İki Motivasyon, Bir Siber Suç Aktörü
ESET araştırmacıları, suçlu yazılım ele geçirme zincirinin, SunSeed ve AHKBOT adlı özel kötü amaçlı yazılım varyantlarının kullanımına kadar, daha önce ayrıntıları verilen siber casusluk kampanyalarına çok benzer olduğunu ortaya çıkardı. Temel fark, “püskürt ve dua et” tarzı kötü amaçlı Google Ads ve yeniden yönlendirme zincirlerini içeren finansal saldırılarda uzlaşma vektörüdür.

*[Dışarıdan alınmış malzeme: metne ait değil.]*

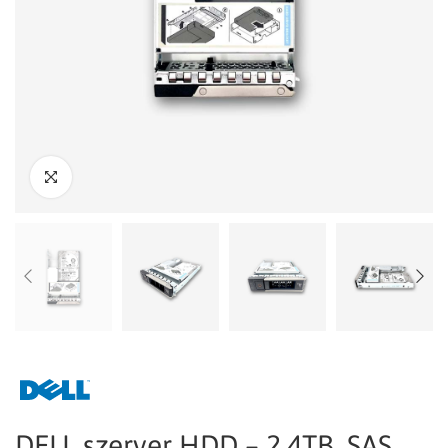
DELL szerver HDD – 2.4TB, SAS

ESET’in analizine göre, “Uzlaşma zincirleri tüm kampanyalarda neredeyse aynıdır”. “Özellikle SunSeed ve AHKBOT, hem siber suçlar hem de siber casusluk için yaygın olarak kullanılıyor; [and] SunSeed ve AHKBOT’un olduğuna inanmıyoruz [commodities used by multiple actors and] yeraltı pazarında satılıyor.”
Böylece araştırmacılar, “İltica Ambuscade’in bir yandan siber casusluk yapan bir siber suç grubu olduğunu belirlediler. [and] zaman zaman Orta Asya ve Avrupa’daki hükümetlere karşı kollara ayrılıyor gibi görünüyor.”
Grubun bir kiralık hack grubu mu, devlet destekli bir aktör mü, yoksa sadece kendi kendine hareket eden fırsatçılar mı olduğu belli değil. Her halükarda ESET araştırmacıları, “Özel siber casusluk operasyonları yürüten bir siber suç grubunu yakalamak oldukça alışılmadık bir durum ve bu nedenle araştırmacıların İltica Ambuscade faaliyetlerini yakından takip etmeleri gerektiğine inanıyoruz.”
Alışılmadık olabilir, ancak siber suç dünyasının iki yarısının ilk kez karışmadığına dikkat edilmelidir. Kuzey Koreli APT Lazarus Group, Pyongyang’daki rejimi finanse etmeye yardımcı olmak için kötü şöhretli bir şekilde kripto hırsızlığı ve diğer finansal soygunları gerçekleştirirken, aynı zamanda öldürücü bir siber casusluk aktörü olarak hareket ediyor.